Il razzismo dopo i fatti di Parigi

Dopo i tragici fatti di Parigi, Khalid Chaouki, deputato del PD nato in Marocco e cresciuto in Italia dall’età di due anni, ha sentito il dovere, da musulmano e rappresentante delle Istituzioni di questo Paese, di rappresentare lo sdegno e la condanna per la strage compiuta dai fanatici che si ispirano alla ideologia del cosiddetto Stato Islamico, rilanciando la necessità di un’azione diplomatica congiunta e un sempre maggiore sforzo per l’integrazione, rifiutando ogni ambiguità da parte delle comunità musulmane. Ebbene, la sua pagina Facebook e il suo account Twitter sono stati letteralmente inondati da insulti e intimidazioni d’ogni genere: dal “fuori da casa mia”, a “è finito il tempo per voi cammellari” e “in Africa a calci in culo”. Fino a vere e proprie minacce di morte. Non è purtroppo una novità: da sempre Chaouki – come, d’altronde, Cécile Kyenge - è oggetto di insulti a sfondo razzista da parte dei professionisti dell’odio social, sia per il colore della sua pelle che per la sua religione: oggi, dopo le stragi di Francia, gli attacchi riprendono vigore e devono preoccuparci molto. Per più di un motivo.

In primo luogo perché dimostriamo, ancora una volta, di non sapere tenere sotto controllo la pancia razzista della nostra società. Non tanto perché cento o mille idioti vomitino insulti irripetibili contro qualcuno in quanto nero o per qualsiasi altro motivo, ma perché su questo si è registrata e si registra ancora troppa timidezza della politica. È ora di dare un taglio alle invettive contro stranieri, musulmani o neri la cui violenza intrinseca non viene affatto arginata dalle successive precisazioni e correzioni di rotta di rito. Sta alla politica avere la testa e la visione di ampio respiro per confinare ogni manifestazione di estremismo che non fa che acuire la tensione sociale interna, soprattutto se per giochi politici di piccolo cabotaggio.

Questo - e siamo al secondo motivo - vale soprattutto oggi, quando si innesca un gioco pericoloso in cui rischiamo di essere gli utili idioti di una strategia del terrore attentamente pianificata e guidata da una ideologia assolutista che stentiamo a comprendere.
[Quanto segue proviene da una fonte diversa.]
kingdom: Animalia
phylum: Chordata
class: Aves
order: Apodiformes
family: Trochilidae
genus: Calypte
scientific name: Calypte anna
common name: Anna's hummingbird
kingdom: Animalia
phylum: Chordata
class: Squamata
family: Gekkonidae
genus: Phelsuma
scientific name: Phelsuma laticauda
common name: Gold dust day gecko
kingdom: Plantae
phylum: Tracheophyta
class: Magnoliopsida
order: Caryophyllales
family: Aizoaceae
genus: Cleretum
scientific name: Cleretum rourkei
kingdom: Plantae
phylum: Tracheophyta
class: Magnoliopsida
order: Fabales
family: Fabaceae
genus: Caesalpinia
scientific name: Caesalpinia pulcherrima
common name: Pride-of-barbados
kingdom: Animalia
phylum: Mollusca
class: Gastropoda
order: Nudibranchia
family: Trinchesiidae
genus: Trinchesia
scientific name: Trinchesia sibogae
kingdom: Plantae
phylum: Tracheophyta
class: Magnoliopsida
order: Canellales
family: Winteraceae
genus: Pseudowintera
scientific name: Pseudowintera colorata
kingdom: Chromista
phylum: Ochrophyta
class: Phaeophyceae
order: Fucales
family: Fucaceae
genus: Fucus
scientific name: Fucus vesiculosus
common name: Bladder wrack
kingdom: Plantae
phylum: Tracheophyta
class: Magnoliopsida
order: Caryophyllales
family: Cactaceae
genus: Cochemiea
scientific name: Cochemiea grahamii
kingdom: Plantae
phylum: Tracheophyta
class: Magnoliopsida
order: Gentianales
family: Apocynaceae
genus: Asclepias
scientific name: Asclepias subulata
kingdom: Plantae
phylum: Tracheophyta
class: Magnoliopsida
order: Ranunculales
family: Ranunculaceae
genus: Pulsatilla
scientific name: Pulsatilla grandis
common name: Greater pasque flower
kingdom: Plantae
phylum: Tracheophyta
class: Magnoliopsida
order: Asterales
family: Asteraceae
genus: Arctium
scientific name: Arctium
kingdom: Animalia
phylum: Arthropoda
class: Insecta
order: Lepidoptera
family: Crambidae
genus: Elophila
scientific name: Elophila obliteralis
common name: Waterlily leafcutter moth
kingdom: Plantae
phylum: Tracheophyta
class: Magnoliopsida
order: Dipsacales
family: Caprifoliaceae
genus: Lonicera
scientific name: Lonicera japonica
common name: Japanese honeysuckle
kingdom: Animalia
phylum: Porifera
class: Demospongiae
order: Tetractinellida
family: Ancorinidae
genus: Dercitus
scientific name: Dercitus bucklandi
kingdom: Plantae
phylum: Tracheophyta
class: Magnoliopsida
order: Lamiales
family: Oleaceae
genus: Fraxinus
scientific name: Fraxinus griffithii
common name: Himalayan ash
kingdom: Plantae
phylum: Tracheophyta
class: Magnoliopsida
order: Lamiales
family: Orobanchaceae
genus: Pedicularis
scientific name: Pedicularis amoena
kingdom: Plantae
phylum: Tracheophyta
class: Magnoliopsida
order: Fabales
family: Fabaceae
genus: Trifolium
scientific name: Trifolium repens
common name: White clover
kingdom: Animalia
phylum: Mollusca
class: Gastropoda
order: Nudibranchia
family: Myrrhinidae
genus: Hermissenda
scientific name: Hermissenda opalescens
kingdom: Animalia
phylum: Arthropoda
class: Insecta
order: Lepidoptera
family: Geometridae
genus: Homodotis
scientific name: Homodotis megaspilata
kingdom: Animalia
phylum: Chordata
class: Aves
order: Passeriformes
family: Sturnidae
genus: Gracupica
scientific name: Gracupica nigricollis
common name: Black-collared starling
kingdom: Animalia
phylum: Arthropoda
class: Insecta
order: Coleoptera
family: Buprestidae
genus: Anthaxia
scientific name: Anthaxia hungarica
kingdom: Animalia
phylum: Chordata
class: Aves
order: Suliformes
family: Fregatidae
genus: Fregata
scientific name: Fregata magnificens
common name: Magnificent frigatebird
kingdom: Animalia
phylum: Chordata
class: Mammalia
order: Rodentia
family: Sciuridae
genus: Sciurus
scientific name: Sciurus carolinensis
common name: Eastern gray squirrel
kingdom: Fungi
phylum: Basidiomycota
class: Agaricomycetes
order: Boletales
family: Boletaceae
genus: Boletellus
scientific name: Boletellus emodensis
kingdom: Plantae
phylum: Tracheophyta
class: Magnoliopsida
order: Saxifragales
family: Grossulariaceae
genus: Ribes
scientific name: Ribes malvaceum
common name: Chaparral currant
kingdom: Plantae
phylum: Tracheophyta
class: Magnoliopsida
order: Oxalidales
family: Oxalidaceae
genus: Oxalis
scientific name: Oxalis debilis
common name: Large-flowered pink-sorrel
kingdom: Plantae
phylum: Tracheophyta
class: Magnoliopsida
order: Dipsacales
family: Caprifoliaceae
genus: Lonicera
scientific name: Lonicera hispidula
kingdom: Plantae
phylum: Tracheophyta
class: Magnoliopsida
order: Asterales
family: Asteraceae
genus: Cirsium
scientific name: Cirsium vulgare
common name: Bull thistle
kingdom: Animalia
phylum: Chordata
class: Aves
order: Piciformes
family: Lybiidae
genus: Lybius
Attaccare chi promuove e rappresenta l’integrazione è prima di tutto un assurdo logico, dato che costoro rappresentano i nostri migliori alleati nel far fronte contro chi desidera innanzi tutto distruggere il nostro stile di vita. Ed anzi, annacquare le cose positive compiute in materia di integrazione nel nostro Paese fornirà maggiori spazi a coloro che fanno del proselitismo presso gli scontenti e gli emarginati la loro arma più efficace. E, sia chiaro, non c’è muro che tenga di fronte ad un fenomeno migratorio, per molti versi drammatico, che va governato con la dovuta attenzione ai diritti umani e con la cooperazione internazionale (richiamo, a questo proposito, le condivisibili proposte di Galli della Loggia espresse sul Corriere qualche tempo fa). Senza speculazioni sull’intollerabile equazione rifugiato uguale potenziale terrorista.

Il rigurgito razzista degli ultimi giorni, infine, deve almeno servire a ricordarci che l’Italia, con tutti i suoi inenarrabili difetti, è uno Stato democratico, che ha conosciuto nella sua storia le leggi razziali ma che oggi è membro fondatore dell’Unione europea e del Consiglio d’Europa, e che nell’Europa dei lumi tiene forti le sue radici. Proprio, dunque, perché abbiamo il dovere di difendere la civiltà europea e le sue conquiste, non possiamo e non dobbiamo cedere sui principi di eguaglianza e solidarietà che ne costituiscono le basi indefettibili. Non comprendere, fra le molte, queste ragioni di buon senso rischia di indebolirci come comunità – Italiana ed europea – e renderci vulnerabili. È un lusso che non possiamo permetterci.